═════ SUPPLIED RECORDS ═════

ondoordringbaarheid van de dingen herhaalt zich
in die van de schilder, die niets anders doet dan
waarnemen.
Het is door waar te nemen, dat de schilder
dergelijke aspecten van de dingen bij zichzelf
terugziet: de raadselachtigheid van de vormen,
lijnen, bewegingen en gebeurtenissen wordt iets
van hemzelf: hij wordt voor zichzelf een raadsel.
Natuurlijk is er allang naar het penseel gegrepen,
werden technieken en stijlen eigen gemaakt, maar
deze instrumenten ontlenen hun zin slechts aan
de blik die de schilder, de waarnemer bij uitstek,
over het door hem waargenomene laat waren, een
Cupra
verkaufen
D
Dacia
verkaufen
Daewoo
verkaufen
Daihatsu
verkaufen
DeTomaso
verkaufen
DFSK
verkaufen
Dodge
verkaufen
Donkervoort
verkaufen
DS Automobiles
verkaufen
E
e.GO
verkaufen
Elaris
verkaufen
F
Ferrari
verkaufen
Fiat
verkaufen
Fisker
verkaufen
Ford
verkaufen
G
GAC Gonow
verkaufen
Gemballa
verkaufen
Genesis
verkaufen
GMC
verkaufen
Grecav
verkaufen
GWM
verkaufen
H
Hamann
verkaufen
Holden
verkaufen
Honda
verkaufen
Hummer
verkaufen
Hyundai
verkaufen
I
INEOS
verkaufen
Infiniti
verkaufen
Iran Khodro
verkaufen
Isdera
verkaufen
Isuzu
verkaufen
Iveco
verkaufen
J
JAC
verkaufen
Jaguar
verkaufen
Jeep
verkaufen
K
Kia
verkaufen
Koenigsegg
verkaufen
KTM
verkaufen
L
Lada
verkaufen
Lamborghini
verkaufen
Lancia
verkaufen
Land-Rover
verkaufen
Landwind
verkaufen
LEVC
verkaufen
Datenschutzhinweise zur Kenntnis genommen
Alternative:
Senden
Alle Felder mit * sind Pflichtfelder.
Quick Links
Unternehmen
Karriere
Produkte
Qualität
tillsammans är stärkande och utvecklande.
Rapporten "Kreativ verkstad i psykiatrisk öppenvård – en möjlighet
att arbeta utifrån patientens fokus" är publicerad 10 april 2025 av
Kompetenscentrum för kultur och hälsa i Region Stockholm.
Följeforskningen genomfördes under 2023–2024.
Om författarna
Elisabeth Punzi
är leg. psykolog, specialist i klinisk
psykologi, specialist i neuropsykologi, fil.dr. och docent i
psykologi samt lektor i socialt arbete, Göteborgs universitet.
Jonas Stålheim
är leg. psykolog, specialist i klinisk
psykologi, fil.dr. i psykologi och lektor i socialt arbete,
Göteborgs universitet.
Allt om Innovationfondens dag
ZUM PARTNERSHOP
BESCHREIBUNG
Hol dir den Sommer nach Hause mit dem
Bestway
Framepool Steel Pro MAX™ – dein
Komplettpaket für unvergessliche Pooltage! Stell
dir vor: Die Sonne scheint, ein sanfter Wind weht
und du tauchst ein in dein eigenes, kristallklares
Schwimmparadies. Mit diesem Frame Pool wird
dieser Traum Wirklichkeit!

═════

▸ WHAT NEEDS TO BE DONE
In the entries above, how many lines hold the word "lektor"? Answer with the number only.

▸ ANSWER TO THE PROBLEM
2